Man is a part of this incessant struggle: most, if not all, of the little creatures that cause man's diseases have enemies nearer their own size which can kill them off with chemical weapons. The warfare among the bugs* is called "antibiosis," and the chemical weapons of war are "antibiotics." Searchers for new antibiotics figuratively let bug eat bug; then the medical men take over the chemical weapons of the microscopic battlers and use them against the enemies of man.
What Is Life? Selman Abraham Waksman, famed U.S. expert at stirring up civil war among the bugs, was born in 1888 in the little Ukrainian village of Priluka, go miles from Kiev. His father Jacob spent most of his time making copper kitchenware in the nearby town of Vinnitsa, and young Selman was brought up almost entirely by his mother Fradia.
When his mother died in 1910, his strongest tie to the old country was cut. His father wanted him to go to Zurich to study industrial chemistry, but the boy had grown up in a fertile country and was fascinated each spring by the return of the generative cycle. Frequently he asked himself: What is life? How does it begin? How does it function?

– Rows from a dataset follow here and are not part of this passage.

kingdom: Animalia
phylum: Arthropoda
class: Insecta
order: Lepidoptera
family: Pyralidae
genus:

Waksman first thought of studying medicine, but Russia was not the place for him to do that. With four friends from Priluka, he decided to try his luck in the U.S. The young Ukrainians landed at Philadelphia in November 1910, and Waksman went to stay with a cousin, Molki Kornblatt, and her husband Mendel, on their five-acre farm in Metuchen, N. J. He weeded the vegetable garden, fed the chickens and dug pestholes, while the Kornblatts' children helped him improve his English. Kornblatt gave him some advice which proved decisive: go to see Dr. Jacob Lipman, another Russian immigrant, head of the New Jersey Agricultural Experiment Station at Rutgers.
Lipman argued that an agricultural school would be better for him than a medical school on microbiology. So in 1911 Waksman entered Rutgers' College of Agriculture.